**Collected data**:
= Beginning of Section =

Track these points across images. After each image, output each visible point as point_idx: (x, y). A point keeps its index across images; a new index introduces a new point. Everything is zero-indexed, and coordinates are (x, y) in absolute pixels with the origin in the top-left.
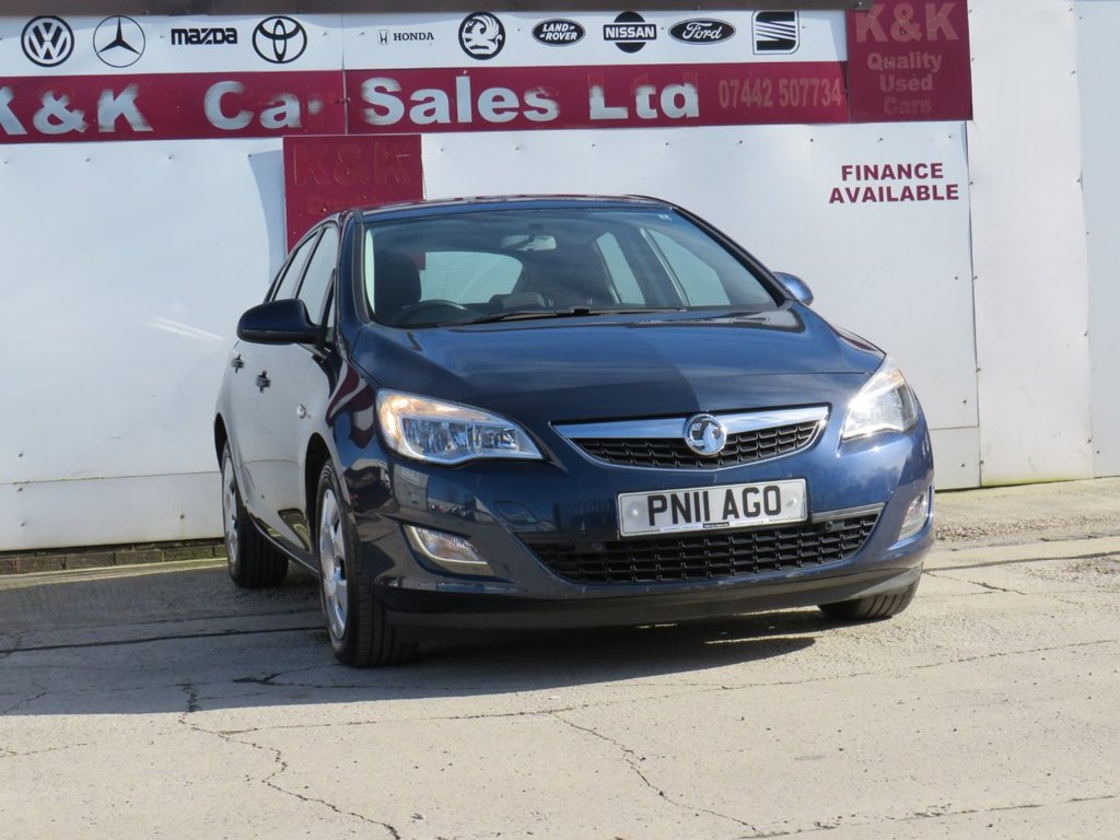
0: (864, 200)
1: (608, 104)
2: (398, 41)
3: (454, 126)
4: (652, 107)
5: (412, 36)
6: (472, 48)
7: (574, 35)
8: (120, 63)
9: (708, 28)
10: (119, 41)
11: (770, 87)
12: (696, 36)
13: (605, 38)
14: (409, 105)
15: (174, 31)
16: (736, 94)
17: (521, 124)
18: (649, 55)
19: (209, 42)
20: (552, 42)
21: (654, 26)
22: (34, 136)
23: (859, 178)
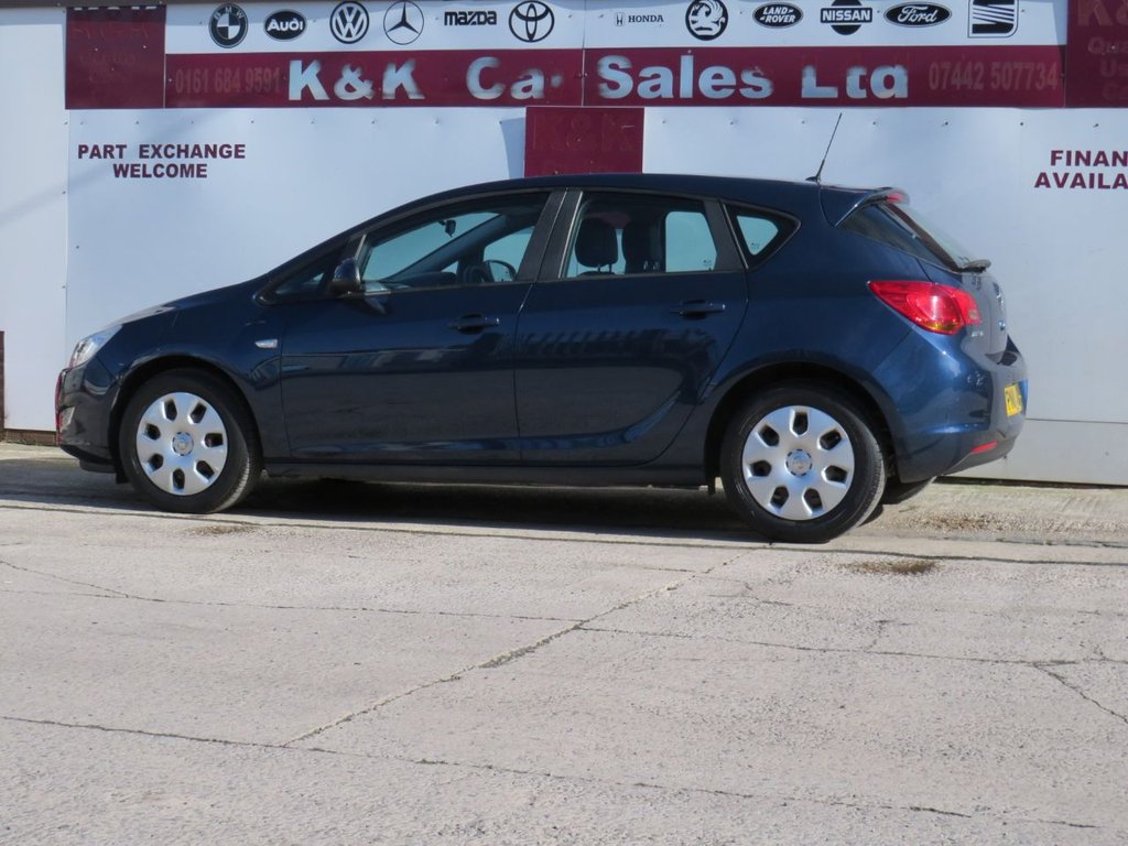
0: (1073, 185)
1: (820, 83)
2: (632, 24)
3: (676, 101)
4: (862, 87)
5: (645, 19)
6: (698, 29)
7: (793, 18)
8: (403, 41)
9: (923, 12)
10: (404, 23)
11: (982, 69)
12: (911, 19)
13: (822, 21)
14: (637, 80)
15: (447, 14)
16: (946, 75)
17: (736, 100)
18: (864, 38)
19: (474, 23)
20: (772, 24)
21: (871, 9)
22: (335, 101)
23: (1069, 163)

= End of Section =

**Required work**: Hand back exactly the lines from the one with "3: (454, 126)" through the last line of the data above, both ends included, with every picture left out.

**Your solution**:
3: (454, 126)
4: (652, 107)
5: (412, 36)
6: (472, 48)
7: (574, 35)
8: (120, 63)
9: (708, 28)
10: (119, 41)
11: (770, 87)
12: (696, 36)
13: (605, 38)
14: (409, 105)
15: (174, 31)
16: (736, 94)
17: (521, 124)
18: (649, 55)
19: (209, 42)
20: (552, 42)
21: (654, 26)
22: (34, 136)
23: (859, 178)
0: (1073, 185)
1: (820, 83)
2: (632, 24)
3: (676, 101)
4: (862, 87)
5: (645, 19)
6: (698, 29)
7: (793, 18)
8: (403, 41)
9: (923, 12)
10: (404, 23)
11: (982, 69)
12: (911, 19)
13: (822, 21)
14: (637, 80)
15: (447, 14)
16: (946, 75)
17: (736, 100)
18: (864, 38)
19: (474, 23)
20: (772, 24)
21: (871, 9)
22: (335, 101)
23: (1069, 163)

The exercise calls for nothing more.